The Most Valuable Math Resource

March 15, 2019

Exemplary math lessons occur in edifices ranging from brand new to over a century old.  Their windows face cornfields, boarded up storefronts, McMansion developments, and bucolic campus estates.  Although the neighborhoods, economic resources, and standardized test scores vary, these schools are bound by exceptional communities, which produce the elusive educational outcome:  Potential Realized.

I have much to learn about successful academic institutions, but ten years as an elementary mathematics teacher trainer has given me the opportunity to work with over 300 public, private, rural, urban, and suburban schools.  I’ve learned that educational ideology varies greatly from institution to institution, but maximizing each of its students’ academic potential seems to be a universal goal, even if the priorities, philosophies, and methodologies to attain it differ.

Working inside a spectrum of schools has shaped my educational philosophies and – because of the profession’s plasticity – I assume they will continue evolving for as long as I’m teaching students and/or training teachers.  For now, my experiences have led me to conclude:  Great mathematics teaching and learning can take place in most American classrooms, because the nature of the subject is less dependent on economic resources and more reliant on school size, school culture, teacher training, and parenting.

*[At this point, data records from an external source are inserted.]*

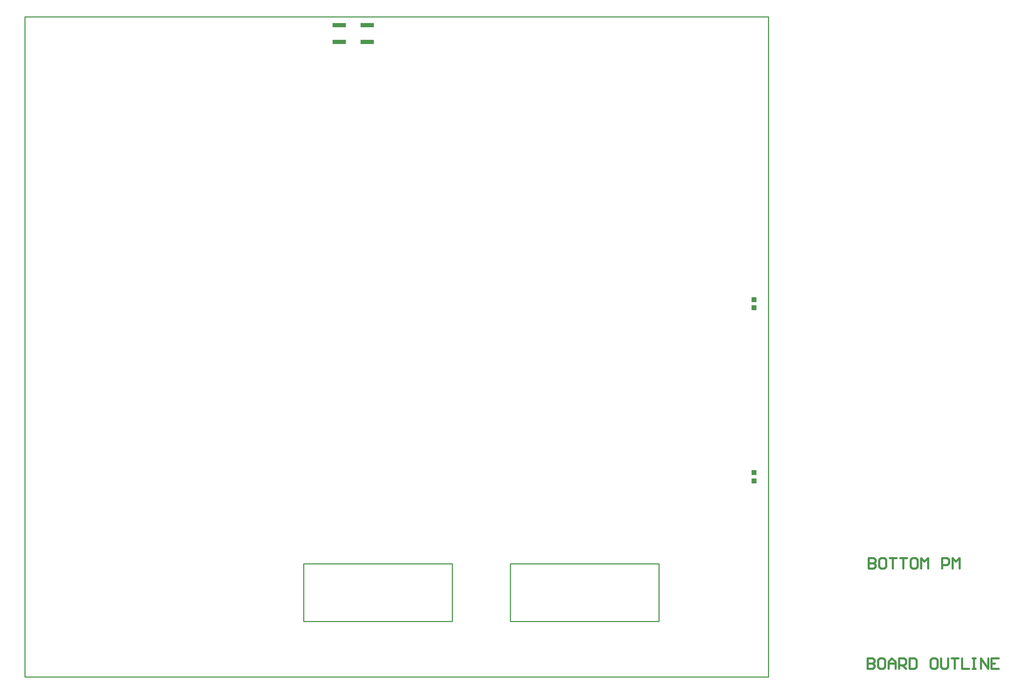
<source format=gbp>
G04*
G04 #@! TF.GenerationSoftware,Altium Limited,CircuitStudio,1.5.1 (13)*
G04*
G04 Layer_Color=16770453*
%FSLAX23Y23*%
%MOIN*%
G70*
G01*
G75*
%ADD11R,0.050X0.047*%
%ADD43C,0.010*%
%ADD44C,0.020*%
%ADD72R,0.126X0.039*%
D11*
X8721Y5492D02*
D03*
X8720Y5571D02*
D03*
X8721Y3838D02*
D03*
X8720Y3918D02*
D03*
D43*
X8858Y1969D02*
X8858Y1969D01*
X1772Y1969D02*
X8858D01*
X1772D02*
Y8268D01*
X8858Y1969D02*
Y8268D01*
X1772D02*
X8858D01*
X4429Y3051D02*
X5846D01*
Y2500D02*
Y3051D01*
X4429Y2500D02*
X5846D01*
X4429D02*
Y3051D01*
X6398Y2500D02*
Y3051D01*
X7815D01*
Y2500D02*
Y3051D01*
X6398Y2500D02*
X7815D01*
D44*
X9813Y3102D02*
Y3002D01*
X9863D01*
X9880Y3019D01*
Y3035D01*
X9863Y3052D01*
X9813D01*
X9863D01*
X9880Y3069D01*
Y3085D01*
X9863Y3102D01*
X9813D01*
X9963D02*
X9930D01*
X9913Y3085D01*
Y3019D01*
X9930Y3002D01*
X9963D01*
X9980Y3019D01*
Y3085D01*
X9963Y3102D01*
X10013D02*
X10080D01*
X10046D01*
Y3002D01*
X10113Y3102D02*
X10180D01*
X10146D01*
Y3002D01*
X10263Y3102D02*
X10230D01*
X10213Y3085D01*
Y3019D01*
X10230Y3002D01*
X10263D01*
X10280Y3019D01*
Y3085D01*
X10263Y3102D01*
X10313Y3002D02*
Y3102D01*
X10346Y3069D01*
X10380Y3102D01*
Y3002D01*
X10513D02*
Y3102D01*
X10563D01*
X10580Y3085D01*
Y3052D01*
X10563Y3035D01*
X10513D01*
X10613Y3002D02*
Y3102D01*
X10646Y3069D01*
X10680Y3102D01*
Y3002D01*
X9803Y2147D02*
Y2047D01*
X9853D01*
X9870Y2064D01*
Y2081D01*
X9853Y2097D01*
X9803D01*
X9853D01*
X9870Y2114D01*
Y2131D01*
X9853Y2147D01*
X9803D01*
X9953D02*
X9920D01*
X9903Y2131D01*
Y2064D01*
X9920Y2047D01*
X9953D01*
X9970Y2064D01*
Y2131D01*
X9953Y2147D01*
X10003Y2047D02*
Y2114D01*
X10036Y2147D01*
X10070Y2114D01*
Y2047D01*
Y2097D01*
X10003D01*
X10103Y2047D02*
Y2147D01*
X10153D01*
X10170Y2131D01*
Y2097D01*
X10153Y2081D01*
X10103D01*
X10136D02*
X10170Y2047D01*
X10203Y2147D02*
Y2047D01*
X10253D01*
X10270Y2064D01*
Y2131D01*
X10253Y2147D01*
X10203D01*
X10453D02*
X10420D01*
X10403Y2131D01*
Y2064D01*
X10420Y2047D01*
X10453D01*
X10470Y2064D01*
Y2131D01*
X10453Y2147D01*
X10503D02*
Y2064D01*
X10520Y2047D01*
X10553D01*
X10570Y2064D01*
Y2147D01*
X10603D02*
X10670D01*
X10636D01*
Y2047D01*
X10703Y2147D02*
Y2047D01*
X10770D01*
X10803Y2147D02*
X10836D01*
X10819D01*
Y2047D01*
X10803D01*
X10836D01*
X10886D02*
Y2147D01*
X10953Y2047D01*
Y2147D01*
X11053D02*
X10986D01*
Y2047D01*
X11053D01*
X10986Y2097D02*
X11019D01*
D72*
X5035Y8031D02*
D03*
X4768D02*
D03*
Y8189D02*
D03*
X5035D02*
D03*
M02*

</source>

Vast libraries bolster Language Arts and Social Studies, but provide little advantage when learning math.  Superior Science instruction requires laboratories and sophisticated equipment, but pencils, paper, and a few simple manipulatives are more than adequate for meaningful math lessons.  Up-to-date technology enhances most subjects, but often restricts Math instruction (see The Reality of Interactive White Boards).

Human brains, which are abundant in every American classroom, are the central resource of great mathematics instruction and learning.  The challenge facing all schools is how to best develop its latent power.  Doing so is both exciting and necessary.  If cultivated well, mathematics education can be a catalyst for narrowing the achievement gap and in turn creating a more enlightened citizenry and just society.